Depuis quelques semaines, l’UFDG, parti d’opposition dirigé par l’ancien Premier ministre Elhadj Cellou Dalein Diallo a été suspendu alors qu’il s’apprêtait à organiser son congrès. Une décision qui a fait couler beaucoup d’encre et de salive. Lors d’une conférence de presse organisée ce mercredi, la directrice générale des élections, Zénab Touré, a expliqué les raisons ayant conduit à cette sanction, rapporte Laguinee.info à travers un de ses journalistes.
Selon madame Touré, cette décision résulte de plusieurs dysfonctionnements internes au sein du parti, touchant à la fois la gestion financière et le respect des statuts et procédures internes.
Des irrégularités dans la gestion financière
La directrice générale des élections a pointé du doigt des « irrégularités » dans la gestion des fonds du parti, en particulier concernant la construction de son siège social. Elle s’est dite surprise par le manque de transparence sur l’origine des financements, estimant que la valeur de l’édifice, évaluée à plus de 10 milliards de francs guinéens, ne pouvait être justifiée.
« Vous ne pouvez pas me dire que vous avez construit un siège qui fait plus de 10 milliards que vous ne pouvez pas me justifier comment tout l’argent est rentré. Et que vous me dites simplement que les comptes sont avec des gens qui sont en prison. L’autre trésorier est décédé, nous n’avons aucun document ou les documents sont avec le président ou les documents se trouvent au palais Sekoutoureyah. Un parti politique ne peut pas être géré comme ça », a martelé Zénab Touré.

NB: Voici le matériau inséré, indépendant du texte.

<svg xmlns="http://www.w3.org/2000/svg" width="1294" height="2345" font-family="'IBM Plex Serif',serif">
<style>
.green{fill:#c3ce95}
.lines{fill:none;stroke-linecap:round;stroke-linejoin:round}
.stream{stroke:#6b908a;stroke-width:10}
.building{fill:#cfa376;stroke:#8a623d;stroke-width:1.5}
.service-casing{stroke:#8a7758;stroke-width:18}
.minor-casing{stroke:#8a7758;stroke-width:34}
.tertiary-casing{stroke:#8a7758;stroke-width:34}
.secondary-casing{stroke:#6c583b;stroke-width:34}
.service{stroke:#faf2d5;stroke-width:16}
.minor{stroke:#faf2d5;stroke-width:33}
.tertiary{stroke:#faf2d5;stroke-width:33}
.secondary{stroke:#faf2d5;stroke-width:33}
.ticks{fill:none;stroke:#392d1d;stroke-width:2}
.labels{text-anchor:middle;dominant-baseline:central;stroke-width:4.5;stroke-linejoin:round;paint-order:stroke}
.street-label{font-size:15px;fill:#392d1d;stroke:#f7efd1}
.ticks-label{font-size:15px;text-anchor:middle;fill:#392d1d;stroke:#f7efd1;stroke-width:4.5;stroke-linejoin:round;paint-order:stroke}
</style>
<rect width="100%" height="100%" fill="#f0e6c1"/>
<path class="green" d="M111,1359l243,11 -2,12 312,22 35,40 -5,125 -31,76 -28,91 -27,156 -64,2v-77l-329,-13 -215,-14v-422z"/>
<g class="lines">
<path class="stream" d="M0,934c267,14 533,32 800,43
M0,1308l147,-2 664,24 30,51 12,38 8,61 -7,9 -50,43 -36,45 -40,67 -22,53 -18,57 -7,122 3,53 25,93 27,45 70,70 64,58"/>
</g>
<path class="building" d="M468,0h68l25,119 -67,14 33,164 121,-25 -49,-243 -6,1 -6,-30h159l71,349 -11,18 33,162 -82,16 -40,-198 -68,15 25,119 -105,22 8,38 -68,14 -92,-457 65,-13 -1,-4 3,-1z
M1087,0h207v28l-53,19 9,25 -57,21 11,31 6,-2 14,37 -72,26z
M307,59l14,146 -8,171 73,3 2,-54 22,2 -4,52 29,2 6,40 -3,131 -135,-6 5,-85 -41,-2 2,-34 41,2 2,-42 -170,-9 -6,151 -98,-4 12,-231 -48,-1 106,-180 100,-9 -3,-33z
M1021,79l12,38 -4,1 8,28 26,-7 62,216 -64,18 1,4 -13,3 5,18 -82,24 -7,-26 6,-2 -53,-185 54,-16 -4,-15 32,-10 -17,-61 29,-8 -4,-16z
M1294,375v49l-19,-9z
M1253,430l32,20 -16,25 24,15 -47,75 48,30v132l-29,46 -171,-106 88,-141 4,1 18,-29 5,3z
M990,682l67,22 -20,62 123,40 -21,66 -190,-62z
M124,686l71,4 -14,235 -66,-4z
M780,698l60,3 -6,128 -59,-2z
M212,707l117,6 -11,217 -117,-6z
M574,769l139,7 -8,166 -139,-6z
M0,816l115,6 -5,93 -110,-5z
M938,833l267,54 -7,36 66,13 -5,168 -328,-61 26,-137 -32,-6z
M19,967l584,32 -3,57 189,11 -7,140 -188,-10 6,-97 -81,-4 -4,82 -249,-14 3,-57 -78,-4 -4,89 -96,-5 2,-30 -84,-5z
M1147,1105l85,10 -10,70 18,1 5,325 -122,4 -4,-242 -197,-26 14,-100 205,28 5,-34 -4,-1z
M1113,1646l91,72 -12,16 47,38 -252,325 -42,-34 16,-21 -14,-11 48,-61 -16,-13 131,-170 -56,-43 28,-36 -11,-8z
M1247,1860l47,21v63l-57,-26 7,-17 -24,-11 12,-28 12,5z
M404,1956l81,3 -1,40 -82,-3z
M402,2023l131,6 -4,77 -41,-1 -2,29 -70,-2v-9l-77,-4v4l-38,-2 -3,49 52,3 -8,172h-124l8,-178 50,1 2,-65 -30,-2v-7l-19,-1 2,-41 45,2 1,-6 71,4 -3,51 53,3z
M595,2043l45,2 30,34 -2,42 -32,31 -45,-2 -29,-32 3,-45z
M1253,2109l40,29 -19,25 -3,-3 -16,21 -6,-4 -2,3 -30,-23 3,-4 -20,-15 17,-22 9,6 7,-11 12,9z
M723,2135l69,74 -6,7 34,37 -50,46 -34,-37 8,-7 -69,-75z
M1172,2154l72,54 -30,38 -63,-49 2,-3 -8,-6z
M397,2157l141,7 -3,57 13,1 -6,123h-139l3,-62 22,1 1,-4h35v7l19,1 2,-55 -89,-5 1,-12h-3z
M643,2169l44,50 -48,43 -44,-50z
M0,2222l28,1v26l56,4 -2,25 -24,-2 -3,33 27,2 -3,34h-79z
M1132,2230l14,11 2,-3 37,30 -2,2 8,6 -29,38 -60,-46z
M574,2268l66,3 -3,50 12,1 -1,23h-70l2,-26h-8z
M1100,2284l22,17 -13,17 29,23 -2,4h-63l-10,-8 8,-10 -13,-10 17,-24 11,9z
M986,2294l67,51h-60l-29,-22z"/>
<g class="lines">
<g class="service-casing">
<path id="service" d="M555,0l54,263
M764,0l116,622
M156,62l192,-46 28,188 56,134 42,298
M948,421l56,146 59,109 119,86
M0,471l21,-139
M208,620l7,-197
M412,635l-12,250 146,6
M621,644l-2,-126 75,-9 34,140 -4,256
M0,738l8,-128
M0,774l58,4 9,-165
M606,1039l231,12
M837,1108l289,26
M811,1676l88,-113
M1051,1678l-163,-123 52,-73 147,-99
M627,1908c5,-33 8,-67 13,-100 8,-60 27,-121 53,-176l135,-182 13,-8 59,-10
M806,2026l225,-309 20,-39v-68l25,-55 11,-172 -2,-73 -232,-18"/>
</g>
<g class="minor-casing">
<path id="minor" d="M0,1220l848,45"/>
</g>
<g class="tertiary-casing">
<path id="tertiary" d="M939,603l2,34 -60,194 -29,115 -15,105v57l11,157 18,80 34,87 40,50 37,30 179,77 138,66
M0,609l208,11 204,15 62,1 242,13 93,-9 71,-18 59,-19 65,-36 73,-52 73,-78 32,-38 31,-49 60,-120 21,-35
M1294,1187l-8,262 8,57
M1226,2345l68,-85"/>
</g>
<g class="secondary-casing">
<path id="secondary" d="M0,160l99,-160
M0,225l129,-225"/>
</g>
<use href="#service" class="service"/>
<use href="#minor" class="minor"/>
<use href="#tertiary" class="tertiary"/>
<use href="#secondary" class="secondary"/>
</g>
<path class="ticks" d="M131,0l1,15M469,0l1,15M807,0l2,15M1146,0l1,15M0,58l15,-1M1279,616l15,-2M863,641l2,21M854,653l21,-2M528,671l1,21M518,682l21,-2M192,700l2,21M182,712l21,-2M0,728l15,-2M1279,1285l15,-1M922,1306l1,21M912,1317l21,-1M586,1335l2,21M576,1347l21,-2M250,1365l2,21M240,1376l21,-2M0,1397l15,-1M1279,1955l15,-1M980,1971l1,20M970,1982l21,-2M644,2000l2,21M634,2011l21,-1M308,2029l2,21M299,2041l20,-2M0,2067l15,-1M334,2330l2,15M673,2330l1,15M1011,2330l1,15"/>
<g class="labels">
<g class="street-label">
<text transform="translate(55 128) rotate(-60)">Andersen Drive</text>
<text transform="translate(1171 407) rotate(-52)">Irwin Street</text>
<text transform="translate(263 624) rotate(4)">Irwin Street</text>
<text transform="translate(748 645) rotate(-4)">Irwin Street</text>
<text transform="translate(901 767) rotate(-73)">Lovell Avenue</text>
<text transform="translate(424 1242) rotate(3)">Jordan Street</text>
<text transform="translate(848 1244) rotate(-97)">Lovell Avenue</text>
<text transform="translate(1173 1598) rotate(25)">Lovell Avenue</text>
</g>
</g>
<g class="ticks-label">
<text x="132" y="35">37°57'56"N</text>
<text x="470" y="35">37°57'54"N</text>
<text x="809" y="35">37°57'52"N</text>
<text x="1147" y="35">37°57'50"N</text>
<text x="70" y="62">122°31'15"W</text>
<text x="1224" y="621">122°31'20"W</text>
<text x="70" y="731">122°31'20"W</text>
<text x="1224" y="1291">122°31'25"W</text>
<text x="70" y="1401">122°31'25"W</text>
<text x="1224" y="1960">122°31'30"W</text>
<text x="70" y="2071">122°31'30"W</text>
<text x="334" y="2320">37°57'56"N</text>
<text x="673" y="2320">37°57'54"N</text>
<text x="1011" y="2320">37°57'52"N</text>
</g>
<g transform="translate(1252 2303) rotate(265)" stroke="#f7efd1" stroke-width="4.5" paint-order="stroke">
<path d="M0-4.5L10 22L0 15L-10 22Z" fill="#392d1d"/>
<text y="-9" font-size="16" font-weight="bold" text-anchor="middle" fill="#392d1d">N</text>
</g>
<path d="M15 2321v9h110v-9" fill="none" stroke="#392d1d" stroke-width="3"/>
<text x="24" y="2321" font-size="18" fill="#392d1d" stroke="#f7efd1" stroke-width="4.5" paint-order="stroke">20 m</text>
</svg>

Non-respect des statuts et procédures internes
La directrice générale des élections a également dénoncé le non-respect des règles de fonctionnement du parti. Elle a notamment soulevé le manque de transparence concernant la liste des membres de l’organe de direction, la durée de leur mandat, et l’absence de comptes rendus d’activité. Le processus de vente des cartes de membres a également été questionné, en raison de l’incertitude sur l’usage des fonds générés.
« La liste des membres de l’organe de direction, c’est prévu, mais donnez-nous la liste. Qui sont les membres de l’organe de direction ? Quel est le mandat ? Est-ce que le mandat des membres du bureau exécutif est respecté ? Les délais d’organisation, les états financiers… Si on ne voit pas tout ça… », a ajouté la directrice.
Elle a rappelé que l’UFDG n’avait pas organisé de congrès depuis 2015 et que la convention nationale tenue par le parti ne pouvait en aucun cas se substituer à un congrès statutaire, contrairement à ce qu’affirmait le parti.
« Parce qu’on a dit qu’il y avait la Covid, on a fait un congrès, on nous a présenté un document qui est en violation même des dispositions statutaires. Aucun texte n’assimile une convention nationale à un congrès du parti, la convention nationale du parti est différente du congrès », a-t-elle précisé.
Le pouvoir excessif du président du parti
Zénab Touré a également évoqué un fonctionnement en marge des règles démocratiques, où le président du parti prend seul des décisions importantes, alors que certaines sanctions devraient relever du conseil politique.
« Il ne revient même pas au président Cellou de prendre une décision de sanctionner quelqu’un. Il y a un conseil politique… qui se réunit, prend une décision, et c’est le conseil politique qui applique la décision. Ce sont ces dysfonctionnements que l’on reproche, sans toucher à la charte des partis politiques », a insisté la directrice générale des élections, soulignant que l’UFDG n’était pas le seul parti concerné par ce type de reproches.
L’affaire reste en observation et pourrait donner lieu à de nouvelles annonces dans les prochains jours.